1∝2

2.6K 218 30
                                    

*30 Seconds To Mars - This Is War*

Tanışmamızın bu şekilde olması beni korkutuyordu. Hatta korkutmaktan da öte derin bir endişe salıyordu içime. Daha ilk anda bile sırtımdan soğuk terler döktüren bir adam, ilerleyen zamanlarda bana ne yapardı düşünmek bile istemiyordum.

Ağır adımlarımı attığım sokakta yalnızca ben vardım ama benimle birlikte içimdeki duyguları da ayrı bir insanmış gibi hissedebiliyordum. Bu duygu o kadar yoğundu ki, kurtulamıyordum.

Korku ve endişe.

Kendim için değil, arkamda kalacak çocuklar için endişeleniyordum. İçimde 'onlara bir şey olacak mı' korkusu vardı hep. Kendimi bu işe o kadar adamıştım ki benden bir parça kalıp kalmadığından bile emin değildim. Ama yine de başka türlü bana bir şey olmasını neden önemseyebilirdim ki? Ölüm, ancak arkanızda kalanlar varsa sizin için önemlidir çünkü. Benim arkamda da bakmam gereken çocuklar vardı.

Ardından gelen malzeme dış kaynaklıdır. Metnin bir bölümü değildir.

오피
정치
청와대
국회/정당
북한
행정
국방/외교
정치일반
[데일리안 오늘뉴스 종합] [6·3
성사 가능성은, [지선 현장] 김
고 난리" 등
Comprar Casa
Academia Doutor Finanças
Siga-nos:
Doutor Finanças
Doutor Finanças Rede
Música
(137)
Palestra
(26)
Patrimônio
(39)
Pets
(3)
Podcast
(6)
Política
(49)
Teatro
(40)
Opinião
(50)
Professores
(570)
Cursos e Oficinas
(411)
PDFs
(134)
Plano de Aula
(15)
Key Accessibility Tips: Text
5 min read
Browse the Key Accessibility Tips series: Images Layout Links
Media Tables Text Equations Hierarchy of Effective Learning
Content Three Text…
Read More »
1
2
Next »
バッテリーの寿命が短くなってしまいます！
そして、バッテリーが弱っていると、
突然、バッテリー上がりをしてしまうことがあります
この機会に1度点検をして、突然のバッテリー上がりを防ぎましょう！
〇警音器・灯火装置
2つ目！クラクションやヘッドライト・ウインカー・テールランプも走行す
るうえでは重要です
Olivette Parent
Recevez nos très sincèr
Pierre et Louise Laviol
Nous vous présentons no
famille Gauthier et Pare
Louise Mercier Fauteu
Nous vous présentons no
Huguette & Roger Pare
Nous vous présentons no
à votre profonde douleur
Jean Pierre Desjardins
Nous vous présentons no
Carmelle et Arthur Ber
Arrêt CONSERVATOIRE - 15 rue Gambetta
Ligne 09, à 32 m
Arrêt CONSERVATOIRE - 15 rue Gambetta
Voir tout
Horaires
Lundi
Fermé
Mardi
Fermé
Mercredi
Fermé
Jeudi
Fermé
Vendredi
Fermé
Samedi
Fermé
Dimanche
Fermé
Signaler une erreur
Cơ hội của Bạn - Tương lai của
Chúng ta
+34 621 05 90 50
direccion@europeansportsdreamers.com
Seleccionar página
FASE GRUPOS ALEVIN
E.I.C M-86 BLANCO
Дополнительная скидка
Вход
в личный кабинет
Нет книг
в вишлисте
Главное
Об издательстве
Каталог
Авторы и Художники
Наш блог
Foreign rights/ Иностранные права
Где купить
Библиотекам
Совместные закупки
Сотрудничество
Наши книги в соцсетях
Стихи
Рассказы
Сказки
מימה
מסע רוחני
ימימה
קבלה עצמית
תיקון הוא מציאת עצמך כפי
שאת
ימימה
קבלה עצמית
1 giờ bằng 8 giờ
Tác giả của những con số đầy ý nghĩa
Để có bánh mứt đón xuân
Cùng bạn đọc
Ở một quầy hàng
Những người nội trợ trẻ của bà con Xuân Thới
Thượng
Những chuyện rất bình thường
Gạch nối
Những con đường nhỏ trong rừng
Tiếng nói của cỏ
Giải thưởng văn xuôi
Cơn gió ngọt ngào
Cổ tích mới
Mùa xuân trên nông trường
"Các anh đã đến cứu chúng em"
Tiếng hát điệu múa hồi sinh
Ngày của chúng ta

Onlar olmasaydı kaçmak için bu kadar savaşır mıydım bilmiyorum. Daha zayıf ve ezik biri olurdum belki. Devletin beni bir denek gibi kullanmasına izin verirdim. Ya da bir canavar olurdum, masumların canını yakan bir gruba katılırdım. Onlarla beraber ben de insanları öldürürdüm. Ya da kaçak hayatı yaşardım. Hiçbirinden emin değildim. Gerçekten, çocuklar olmasaydı, ben kim olurdum? Ne olurdum?

Peki ya, Aaron Cole? Gerçekten benimle yemeğe çıkmak istiyor muydu? Daha da önemlisi, benim bir melez olduğumu anlamış mıydı? Ama nasıl? Anlam veremiyordum. Yüzüme bakıp anlayacak hali de yoktu sonuçta. Bu işte uzun süredir vardım. Bu zamana kadar kimse benim bir melez olduğumu anlamamıştı. Peki, o, nasıl olmuştu da anlamıştı?

Bunun cevabını bilmiyordum ama eğer kendi ağzıyla bana bildiğini itiraf ederse, o zaman sorabilirdim. Sanırım. Bu yüzden de bir güvenlik önlemi olarak onun yanında sanki bir sadıkmışım gibi davranmam daha mantıklıydı. Kendi kendime kuruntu yaptığım için açığa çıkmak istemezdim. Belki de gerçekten sadıklar hakkında bir şey bilmiyordu. Her ne kadar güvenlik şefinin oğlu da olsa o da bir insandı ve bu konudaki bildikleri de sınırlı olabilirdi. İnsanlara gerekli her bilginin verildiğinden emin değildim.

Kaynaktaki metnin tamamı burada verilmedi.